A related point. There is a circular self-protection to these arguments that should trouble an intellectually honest person. “If I say something and you openly disagree, the fact that you are openly disagreeing is proof that what I said was correct.” It sets up a situation where no one can disagree with you from a genuine and legitimate perspective—they are always, from jump, responding from within the blinders of privilege. That’s pretty fucking convenient. And dynamics like this, as I described above, make it ripe for the bullies in the room (there are always are some in any group) to take over the situation.
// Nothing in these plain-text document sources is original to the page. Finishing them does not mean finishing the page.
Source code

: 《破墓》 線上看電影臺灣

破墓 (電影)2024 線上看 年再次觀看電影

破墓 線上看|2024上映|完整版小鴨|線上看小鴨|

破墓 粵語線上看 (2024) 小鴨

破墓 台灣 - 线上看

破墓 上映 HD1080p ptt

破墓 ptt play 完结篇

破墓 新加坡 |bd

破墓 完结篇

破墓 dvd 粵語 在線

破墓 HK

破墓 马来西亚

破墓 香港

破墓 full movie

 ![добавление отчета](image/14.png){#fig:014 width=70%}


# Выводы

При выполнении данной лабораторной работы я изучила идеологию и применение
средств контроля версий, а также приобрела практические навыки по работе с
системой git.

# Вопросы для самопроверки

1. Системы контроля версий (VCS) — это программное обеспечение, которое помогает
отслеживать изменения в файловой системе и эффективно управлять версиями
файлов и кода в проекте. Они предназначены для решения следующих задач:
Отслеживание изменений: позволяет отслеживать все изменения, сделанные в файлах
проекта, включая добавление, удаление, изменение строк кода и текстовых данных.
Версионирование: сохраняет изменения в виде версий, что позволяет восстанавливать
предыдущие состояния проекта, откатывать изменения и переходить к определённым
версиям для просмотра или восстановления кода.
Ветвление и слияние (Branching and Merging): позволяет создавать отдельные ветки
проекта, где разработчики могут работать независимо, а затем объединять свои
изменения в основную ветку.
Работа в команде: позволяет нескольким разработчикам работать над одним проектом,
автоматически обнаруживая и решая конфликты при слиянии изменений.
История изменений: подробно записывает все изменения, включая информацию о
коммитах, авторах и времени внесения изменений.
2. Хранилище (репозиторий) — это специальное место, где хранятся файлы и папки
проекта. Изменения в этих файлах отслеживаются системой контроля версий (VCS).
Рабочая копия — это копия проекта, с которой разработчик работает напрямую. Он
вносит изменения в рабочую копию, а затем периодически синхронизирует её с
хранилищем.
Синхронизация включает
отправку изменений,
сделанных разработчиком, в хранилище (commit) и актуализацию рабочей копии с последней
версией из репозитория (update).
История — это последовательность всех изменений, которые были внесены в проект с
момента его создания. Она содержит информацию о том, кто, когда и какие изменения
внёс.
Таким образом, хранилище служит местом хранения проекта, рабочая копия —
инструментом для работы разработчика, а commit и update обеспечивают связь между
So, as I said at the outset, I find this piece brilliant save one example: the Lily Allen video. The video’s director, an old white guy, interrupts the black dancers to mansplain twerking. So, I think this video very consciously calls attention to the blindsides of “white feminists” declaring their liberation as they further disrespect and discount women of color. (In marked contrast to, say, the straight-forward racist appropriation of Miley Cyrus or the rape-apologist-no-wait-I'm-the-real-feminist-you-da-hottest-bitch-in-this-place "Blurred Lines.")
Now, does that merely out my “white privilege” or is it a legitimate counter-argument?